***** Text *****

Colorado Springs-area school district makes decision on masking, reporting COVID positives and contact tracing
District 49 will not require masks inside their schools or administrative buildings, will not report positive COVID-19 cases to public health agencies, and will not cooperate with requests for contact tracing, according to a recent communication from the district.
“We are not under any mandatory conditions or requirements related to public or individual health,” the district said in a memorandum. “D-49 staff will not act as enforcement agents for public health recommendations.”
During the district’s Aug. 12 Board of Education meeting, Chief Education Officer Peter Hilts addressed the district’s decision, noting that there’s no mandate requiring masking or divulging anyone’s medical information – including COVID infection or vaccination status.
“We are not under any extraordinary emergency conditions or orders, or any external control,” Hilts said. “We are as fully in local control as a school district has ever been or could be in the state of Colorado.”
Hilts said the board’s decisions reflect the preferences of the District 49 community.

***** Provided data *****

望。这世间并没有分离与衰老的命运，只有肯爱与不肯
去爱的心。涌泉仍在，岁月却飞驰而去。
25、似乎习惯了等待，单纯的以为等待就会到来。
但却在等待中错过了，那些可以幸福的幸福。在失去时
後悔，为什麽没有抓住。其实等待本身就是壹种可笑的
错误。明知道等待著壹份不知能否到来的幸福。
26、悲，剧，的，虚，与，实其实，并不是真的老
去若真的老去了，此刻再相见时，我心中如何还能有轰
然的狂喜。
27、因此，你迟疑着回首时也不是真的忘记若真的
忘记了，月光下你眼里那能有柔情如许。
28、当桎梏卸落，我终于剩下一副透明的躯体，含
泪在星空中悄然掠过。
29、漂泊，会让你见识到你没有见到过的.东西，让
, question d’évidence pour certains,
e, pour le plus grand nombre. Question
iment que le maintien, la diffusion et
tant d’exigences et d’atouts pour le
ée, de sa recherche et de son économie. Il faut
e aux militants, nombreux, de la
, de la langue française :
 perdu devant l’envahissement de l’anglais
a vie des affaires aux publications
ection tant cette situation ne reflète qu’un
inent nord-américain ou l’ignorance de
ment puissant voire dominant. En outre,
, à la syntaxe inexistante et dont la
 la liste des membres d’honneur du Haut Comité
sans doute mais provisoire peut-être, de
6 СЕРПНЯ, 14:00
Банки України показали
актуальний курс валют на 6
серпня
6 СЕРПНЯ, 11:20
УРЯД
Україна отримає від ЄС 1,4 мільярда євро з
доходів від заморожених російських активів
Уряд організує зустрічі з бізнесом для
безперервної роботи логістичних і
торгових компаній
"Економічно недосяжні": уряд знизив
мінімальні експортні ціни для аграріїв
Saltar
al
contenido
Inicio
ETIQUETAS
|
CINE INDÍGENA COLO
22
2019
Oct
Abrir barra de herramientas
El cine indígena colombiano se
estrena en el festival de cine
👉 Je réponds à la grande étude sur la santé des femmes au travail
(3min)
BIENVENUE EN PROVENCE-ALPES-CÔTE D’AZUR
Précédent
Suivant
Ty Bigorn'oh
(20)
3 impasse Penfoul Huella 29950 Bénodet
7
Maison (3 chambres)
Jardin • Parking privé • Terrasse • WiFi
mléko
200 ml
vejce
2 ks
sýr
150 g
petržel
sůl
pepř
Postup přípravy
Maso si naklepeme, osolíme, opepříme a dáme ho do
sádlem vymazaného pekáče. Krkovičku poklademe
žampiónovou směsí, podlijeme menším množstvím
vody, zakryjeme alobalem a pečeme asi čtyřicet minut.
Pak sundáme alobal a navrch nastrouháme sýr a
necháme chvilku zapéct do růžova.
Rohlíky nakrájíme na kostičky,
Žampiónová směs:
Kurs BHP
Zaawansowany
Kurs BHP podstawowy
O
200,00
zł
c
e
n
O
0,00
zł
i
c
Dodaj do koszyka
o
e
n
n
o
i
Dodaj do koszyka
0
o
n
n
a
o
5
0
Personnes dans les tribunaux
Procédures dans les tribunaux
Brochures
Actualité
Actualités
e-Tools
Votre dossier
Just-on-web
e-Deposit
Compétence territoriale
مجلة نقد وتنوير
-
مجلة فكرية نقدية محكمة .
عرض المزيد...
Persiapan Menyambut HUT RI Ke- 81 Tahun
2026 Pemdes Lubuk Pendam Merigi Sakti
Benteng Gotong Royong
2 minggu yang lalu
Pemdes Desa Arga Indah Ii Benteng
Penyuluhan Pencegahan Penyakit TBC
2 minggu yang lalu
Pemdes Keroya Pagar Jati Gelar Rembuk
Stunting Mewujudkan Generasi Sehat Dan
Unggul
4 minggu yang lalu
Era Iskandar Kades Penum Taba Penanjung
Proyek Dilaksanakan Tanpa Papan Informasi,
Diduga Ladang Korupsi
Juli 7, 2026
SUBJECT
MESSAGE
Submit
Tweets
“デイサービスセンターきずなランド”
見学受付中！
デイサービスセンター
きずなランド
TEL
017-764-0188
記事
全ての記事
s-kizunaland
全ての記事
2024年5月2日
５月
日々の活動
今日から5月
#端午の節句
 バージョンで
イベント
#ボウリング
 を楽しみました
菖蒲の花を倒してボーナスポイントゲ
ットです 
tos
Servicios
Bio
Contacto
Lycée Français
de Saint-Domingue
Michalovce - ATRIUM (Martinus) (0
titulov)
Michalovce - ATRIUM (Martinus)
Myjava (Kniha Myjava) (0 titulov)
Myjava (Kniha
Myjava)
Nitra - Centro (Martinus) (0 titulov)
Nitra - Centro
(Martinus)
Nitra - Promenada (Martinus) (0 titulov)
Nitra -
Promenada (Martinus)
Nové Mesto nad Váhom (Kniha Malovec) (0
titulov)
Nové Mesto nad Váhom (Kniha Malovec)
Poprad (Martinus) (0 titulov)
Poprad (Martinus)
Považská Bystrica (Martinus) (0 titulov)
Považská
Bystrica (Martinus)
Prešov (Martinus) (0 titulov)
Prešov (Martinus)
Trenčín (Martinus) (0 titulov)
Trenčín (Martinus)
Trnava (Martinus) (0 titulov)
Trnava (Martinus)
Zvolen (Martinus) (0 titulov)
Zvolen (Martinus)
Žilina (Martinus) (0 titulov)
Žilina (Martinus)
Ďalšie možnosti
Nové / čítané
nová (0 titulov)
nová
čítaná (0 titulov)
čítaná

*****

» Problem requirements
According to the article on District 49's COVID decisions, on what date did the Board of Education meeting take place where Peter Hilts addressed the decision?

» Result
Aug. 12